George Parr, at that time the captain of Nottinghamshire, selected Tinley as part of a twelve-man tour of Australia and New Zealand that started on the first day of 1864. The tour mostly featured odds matches in which local teams of 22 played against English elevens, with the tour's sole eleven-a-side match taking place on 5 March 1864. In that match, Tinley, representing Parr's chosen eleven took seven wickets in the first innings against a George Anderson-chosen team. (Note: Parr and Anderson, also part of Parr's touring party, both chose teams that featured six English players and five Australians for this match.) The seven wickets were a match high, but it ultimately came in a losing effort to Anderson's team. On the tour, he led all of the touring players with over 250 wickets taken overall.

==With other clubs==
Compared to 25 selections for the North, Tinley only had three selections to the Gentlemen v Players, as a member of the Players.
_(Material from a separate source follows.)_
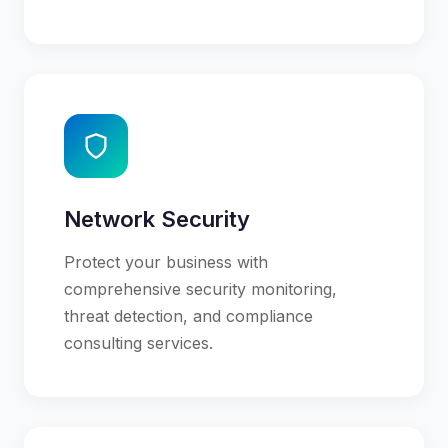
Network Security
Protect your business with
comprehensive security monitoring,
threat detection, and compliance
consulting services.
Tinley did not bowl in the last of these three matches, but took five combined wickets in the other two.

He played for other teams, including nine matches for an England XI. Until his 15-wicket match for Nottinghamshire, Tinley's best match performance was for a one-off team in 1860, billed as "Another England Eleven", against the England team that had toured North America in 1859. (Note: Eleven of the 12 members of the touring party played in this match, with the 12th, John Wisden, serving as an umpire.) Tinley's team won the match, in which he took 14 wickets, including an eight-wicket haul in the second innings.

==Playing style==
In his early career, Tinley was a right-armed fast bowler in the roundarm style but he later switched to bowling underarm lobs with greater success. Nottinghamshire's website attributes some of his success to teammate John Jackson, one of the top roundarm fast bowlers of his day, often bowling at the opposite end from Tinley.

As a batter, he was regarded as one who hit the ball hard, but not so hard as to be called a "slogger". Tinley recorded three half-centuries with a high of 56 in an innings. Despite his long tenure with Nottinghamshire, he never recorded a half-century with them.
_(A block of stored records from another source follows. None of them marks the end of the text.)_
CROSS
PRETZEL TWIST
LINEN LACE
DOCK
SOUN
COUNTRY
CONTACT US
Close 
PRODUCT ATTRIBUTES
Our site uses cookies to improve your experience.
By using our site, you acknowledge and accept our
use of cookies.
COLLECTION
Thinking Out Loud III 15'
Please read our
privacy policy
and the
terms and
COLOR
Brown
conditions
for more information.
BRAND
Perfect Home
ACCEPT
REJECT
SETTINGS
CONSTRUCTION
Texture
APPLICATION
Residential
Tinley was an adept fielder, averaging over a catch per match. When in the field, he predominantly played the point position, though he was capable enough to be used as a wicket-keeper at times, taking a pair of stumpings.

==Later life, honours, and death==
Tinley umpired 27 matches in his career, including several matches umpired while still active as a player. His final match as an umpire took place in 1877, though he would make a final appearance as an umpire in 1880 to umpire a match in Burton-on-Trent featuring the United South of England Eleven.

Tinley was the recipient of two benefit matches, one in 1861 in an AEE match versus his former Burton-on-Trent team (which Tinley rejoined to play against the AEE on that occasion), and another in a North v South match in 1875, taking place a year after his playing career ended. A testimonial in Tinley's honour was also granted to him in 1891 by Burton-on-Trent.

He was married to Mary Jane and had a son, Fred. In retirement, he ran Burton-on-Trent's Royal Oak Inn. After being ill for several years, Tinley died on 11 December 1900.